Faced with these challenges, NAMT called on Trilogy to plan and execute a digital-first advertising program to persuade voters to vote yes on CI-118 and I-190.

Creative to Break Through

Because legalization required both CI-118 and I-190 to pass, our creative emphasized the importance of voting yes twice. For instance, one Pandora audio ad referenced famous songs that say, “It takes two.” All told, we produced five studio ads, four ads featuring Montanans speaking directly to the camera, two audio ads, native ads, and numerous sets of display ads. As always, collaboration was key: We worked hand-in-hand with our friends at the campaign’s TV and mail firms to produce direct-to-camera spots that created a cohesive look and feel across media. 

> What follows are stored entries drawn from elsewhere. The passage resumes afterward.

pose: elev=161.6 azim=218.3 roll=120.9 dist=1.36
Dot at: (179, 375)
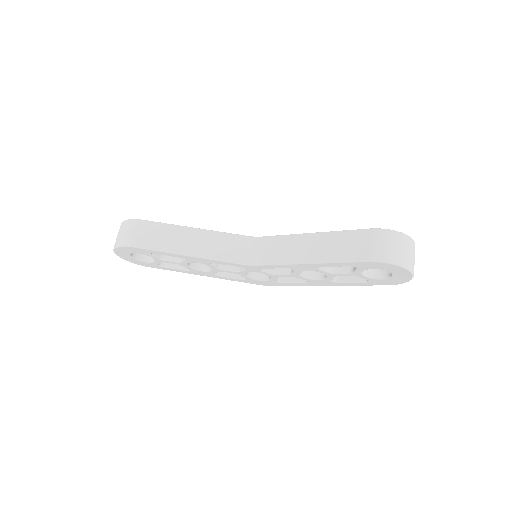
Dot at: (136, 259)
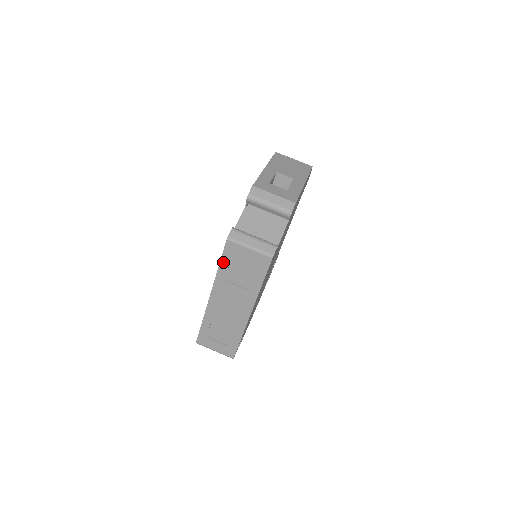
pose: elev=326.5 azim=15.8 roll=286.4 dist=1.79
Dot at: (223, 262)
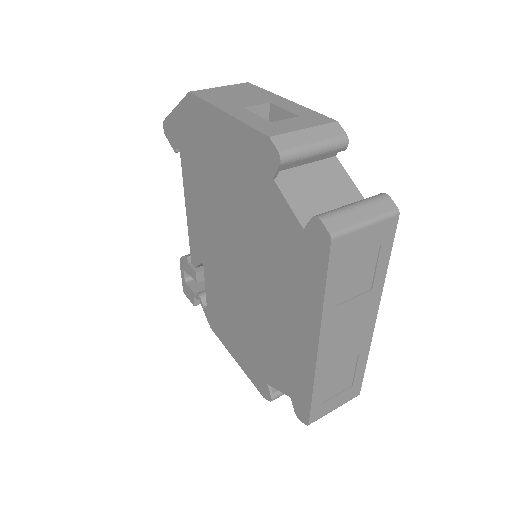
Dot at: (330, 281)
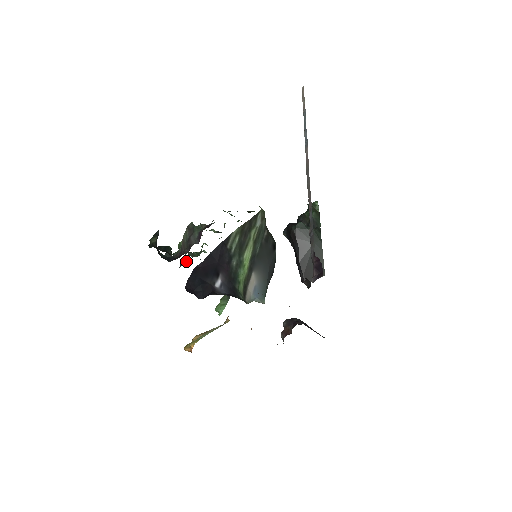
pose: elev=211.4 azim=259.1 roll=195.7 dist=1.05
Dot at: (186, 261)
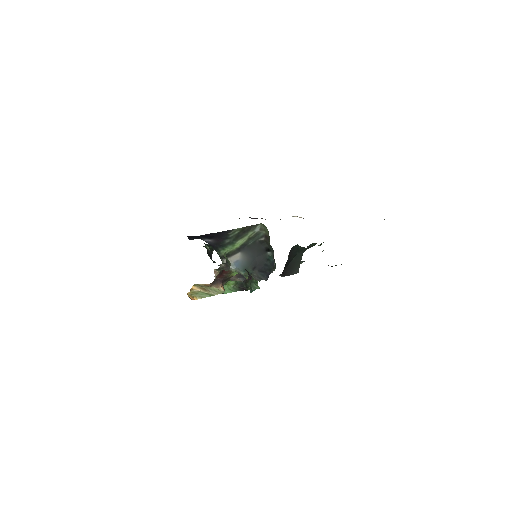
Dot at: occluded
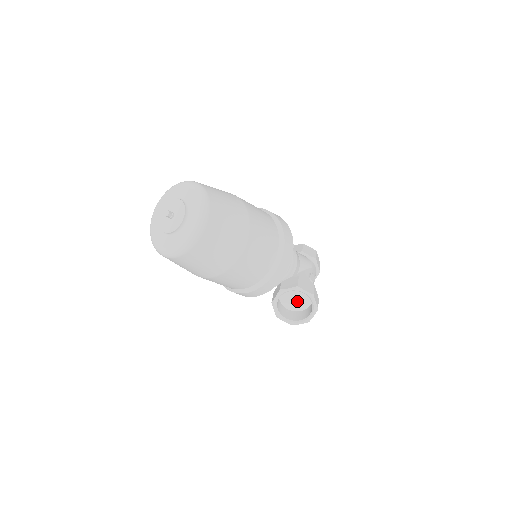
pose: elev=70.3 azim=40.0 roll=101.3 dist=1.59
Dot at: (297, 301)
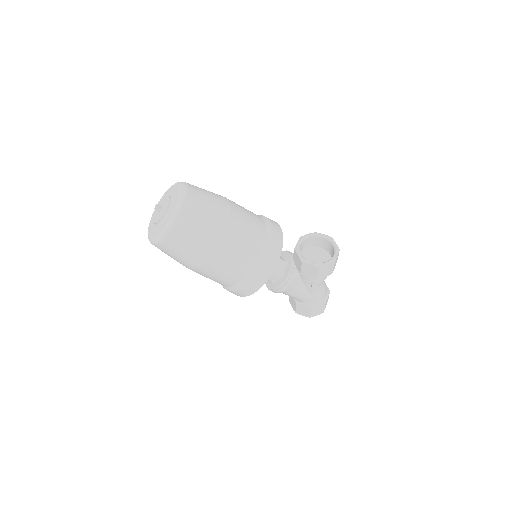
Dot at: (320, 261)
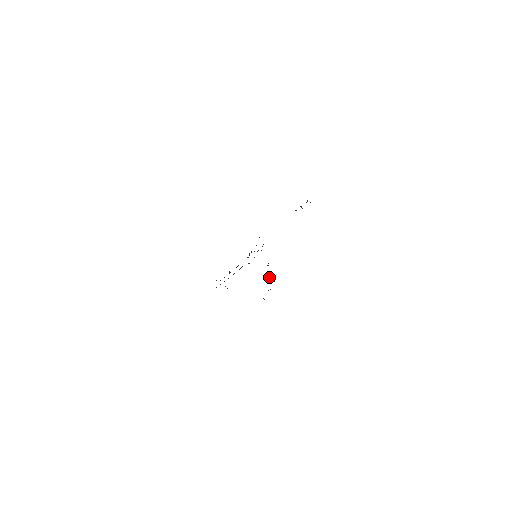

Through pre-flight creative testing on Swayable, we found that some of our ads worked across targets, others worked for only some audiences, and one even created backlash across the electorate. Testing proved critical to serving the most effective ads to specific targets. You can check out a few of our ads here.

A Plan to Win

Montanans began voting in huge numbers in mid-October, when the campaign was dark on TV, so digital communication was paramount. But the same factors that made TV so expensive — small audiences and intense competition — also made Montana the most challenging market for digital buying in 2020.

Our plan surged spending from the start and maintained heavy frequency over all six weeks (with peaks as mail-in ballots dropped). We bought across eight platforms, delivering over 7 million impressions a week, averaging more than two touches a day per voter. We swiftly switched gears in response to new polling, testing results, and platform-by-platform spend, monitoring as we executed the plan. 

In the end, Trilogy’s digital-first advertising program paved the way for a massive victory. We beat internal polling expectations by about 7 points, with CI-118 receiving 57.8% of the vote and I-190 56.9%.